▸ PROBLEM TO WORK ON
Could you repeat, word for word, the lines from the one containing "Q: How many black" up to and including the one containing "Count of incense cones", leaving the pictures out?

▸ SUPPLIED RECORDS

<<<<

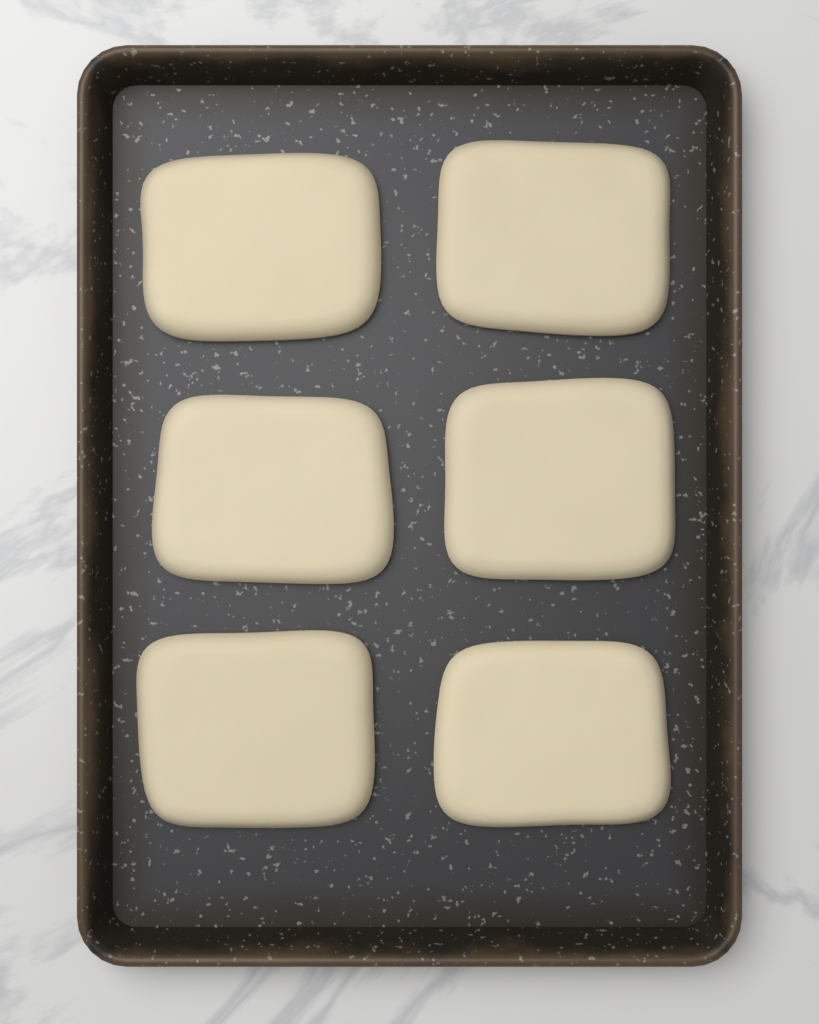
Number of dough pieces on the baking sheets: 6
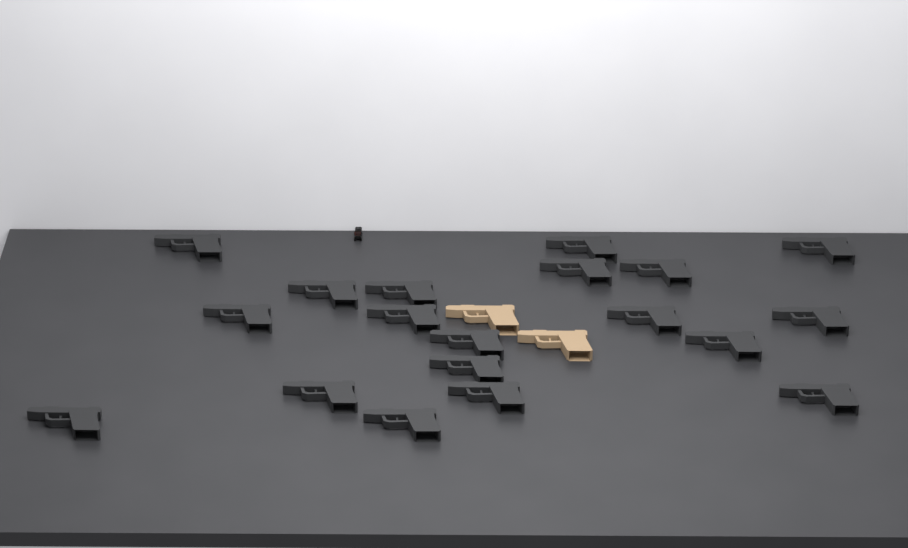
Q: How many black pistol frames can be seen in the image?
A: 19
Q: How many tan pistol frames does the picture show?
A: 2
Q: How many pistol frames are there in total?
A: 21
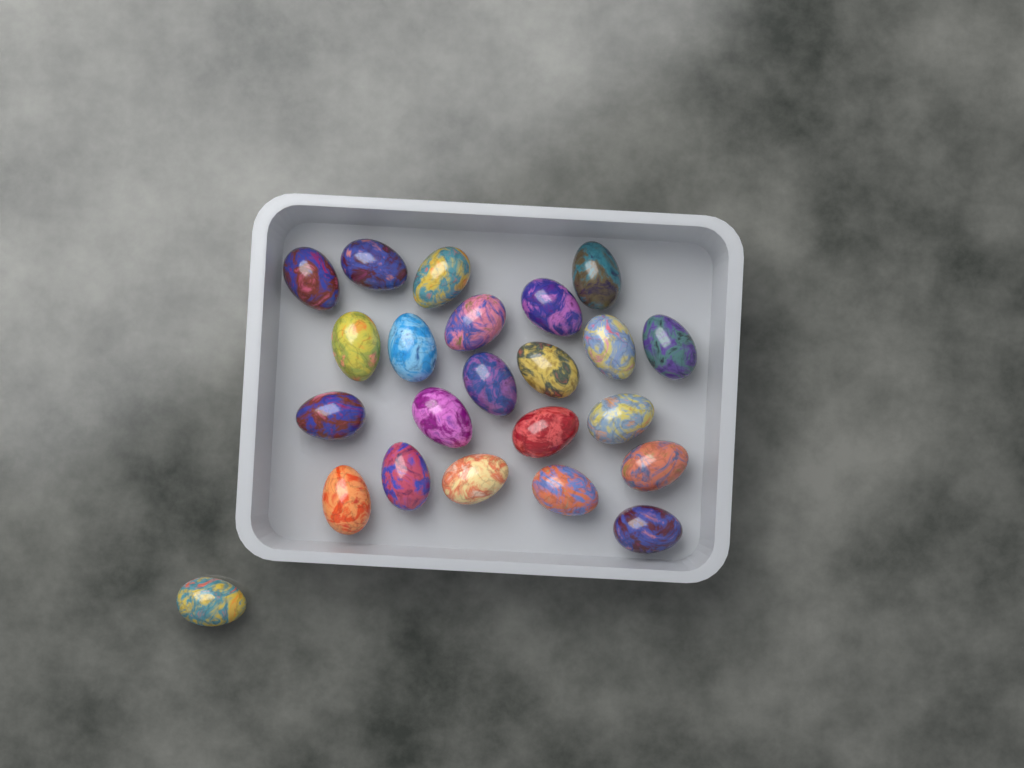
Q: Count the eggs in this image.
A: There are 23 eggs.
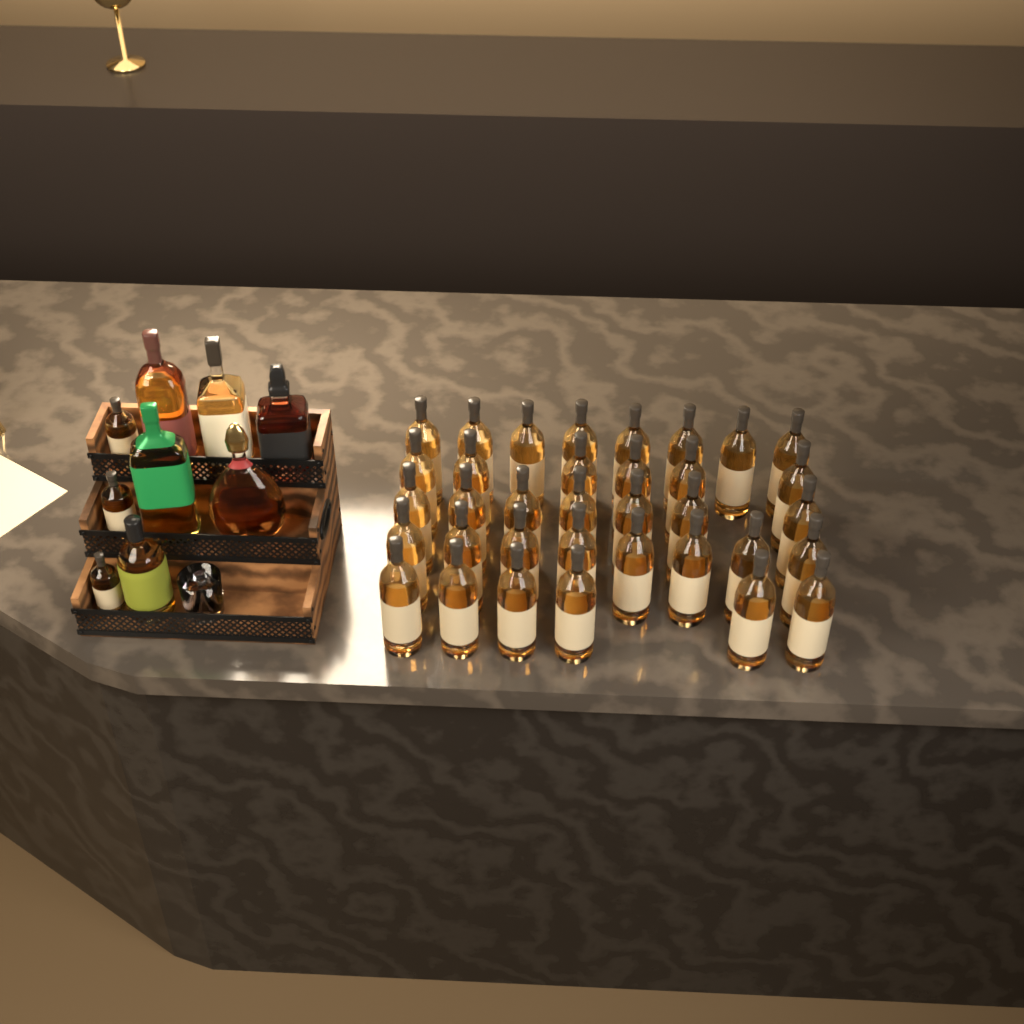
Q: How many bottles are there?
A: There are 44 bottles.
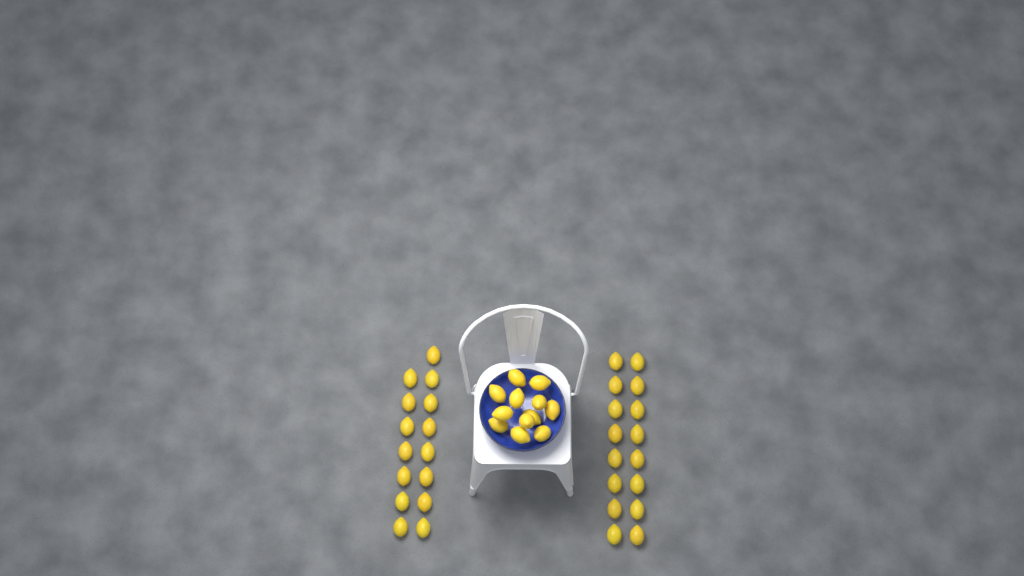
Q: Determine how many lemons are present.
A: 43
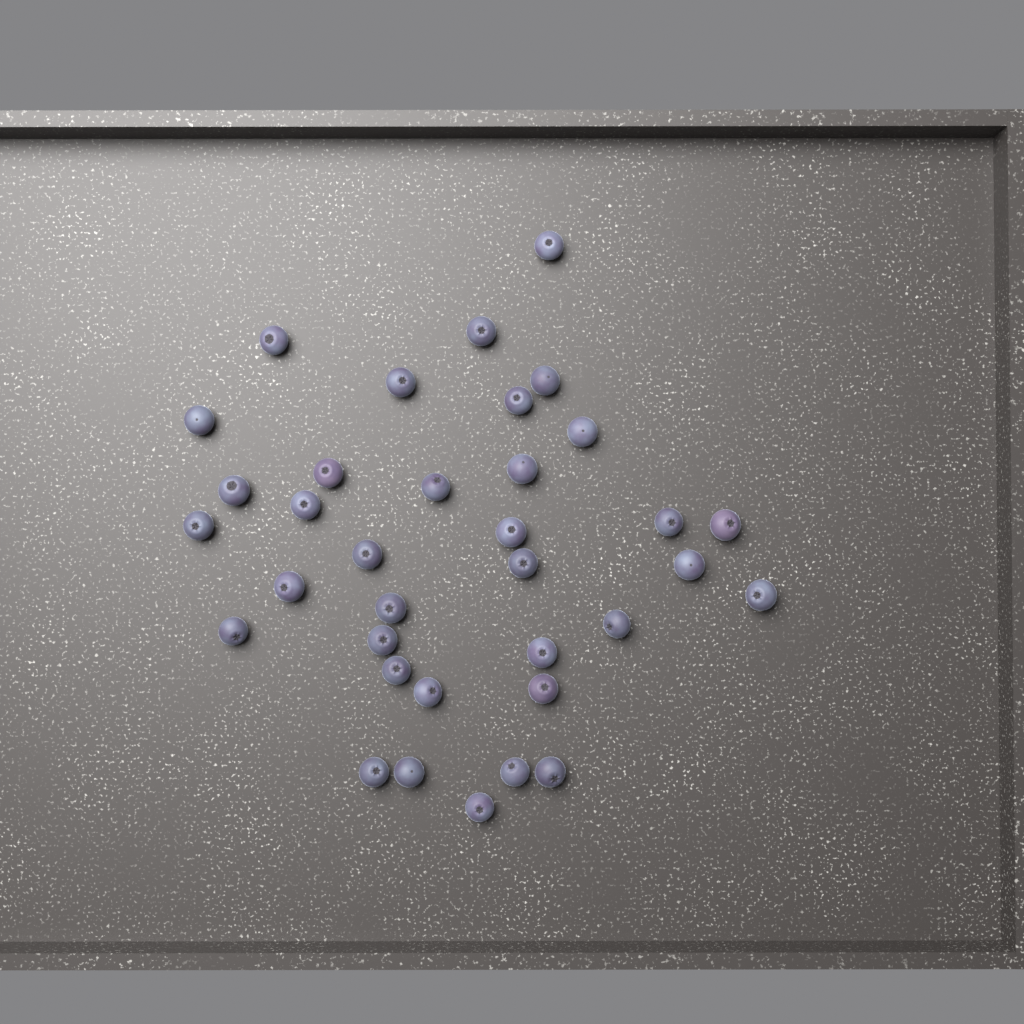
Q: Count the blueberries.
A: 35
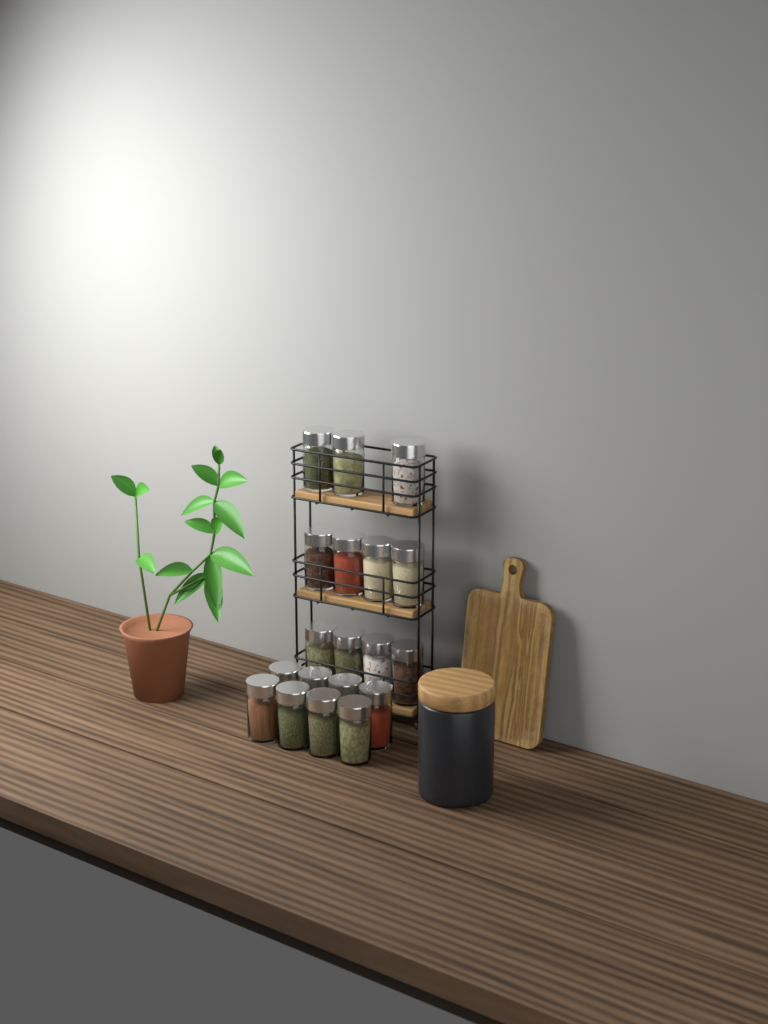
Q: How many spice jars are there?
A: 19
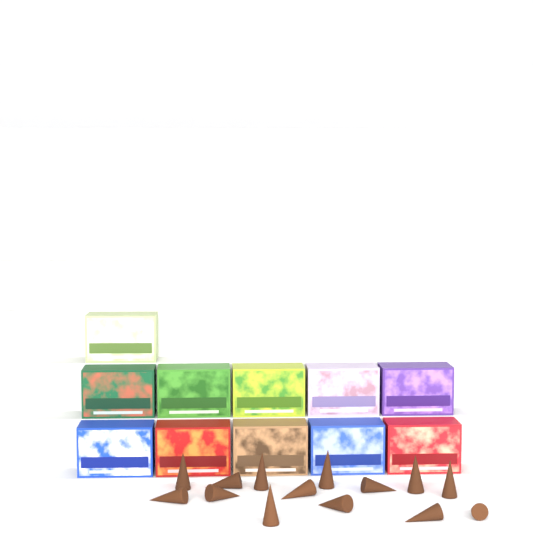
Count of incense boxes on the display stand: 11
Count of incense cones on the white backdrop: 14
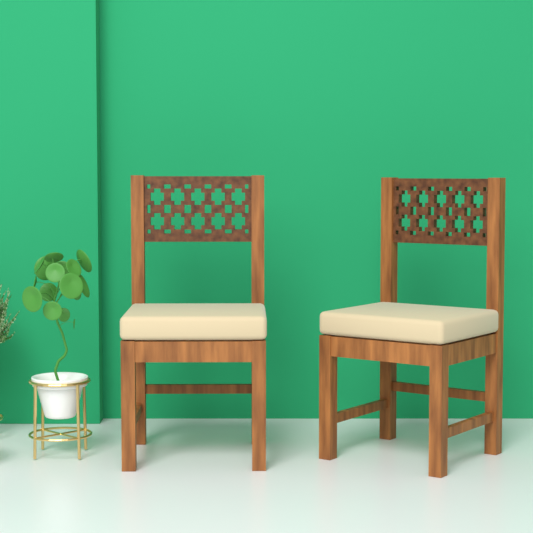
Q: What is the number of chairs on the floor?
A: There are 2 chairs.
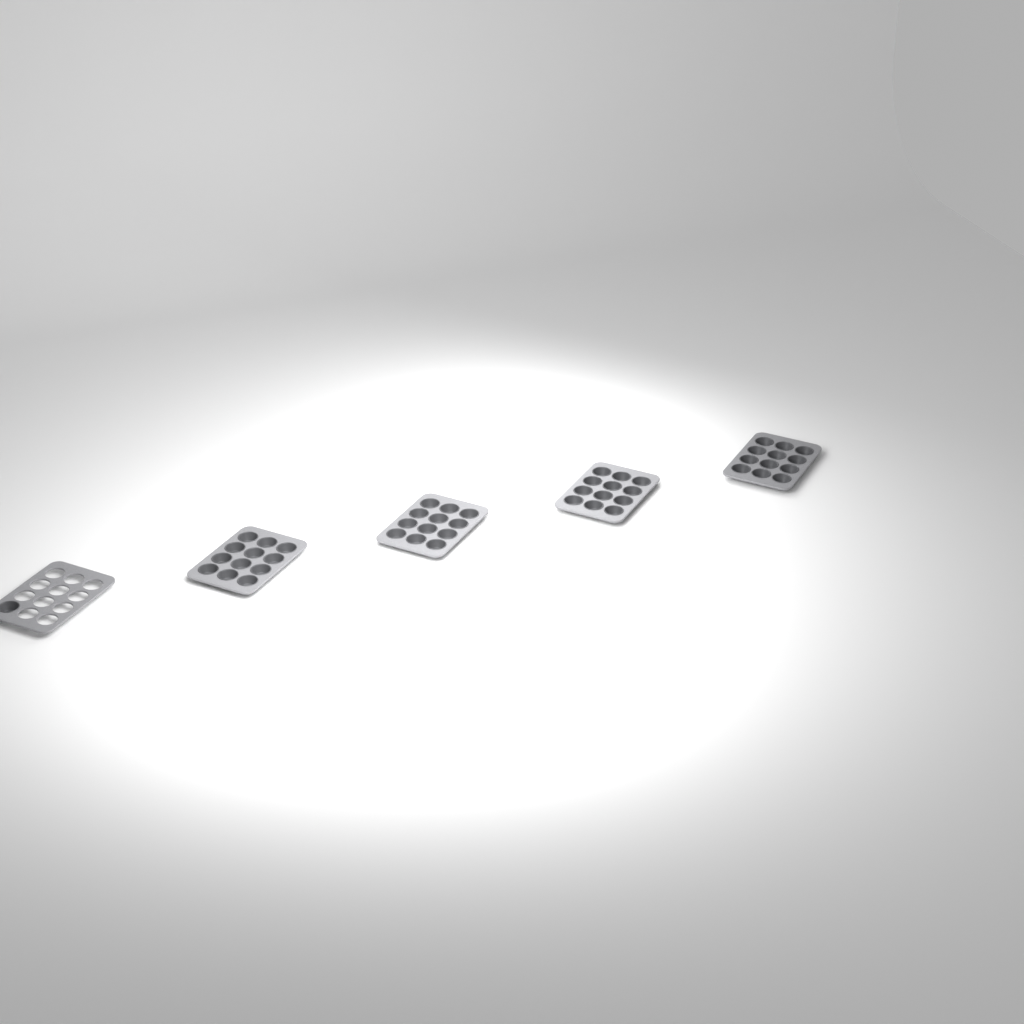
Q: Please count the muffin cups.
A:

>>>>

▸ RESULT
Q: How many black pistol frames can be seen in the image?
A: 19
Q: How many tan pistol frames does the picture show?
A: 2
Q: How many pistol frames are there in total?
A: 21
Q: Count the eggs in this image.
A: There are 23 eggs.
Q: How many bottles are there?
A: There are 44 bottles.
Q: Determine how many lemons are present.
A: 43
Q: Count the blueberries.
A: 35
Q: How many spice jars are there?
A: 19
Count of incense boxes on the display stand: 11
Count of incense cones on the white backdrop: 14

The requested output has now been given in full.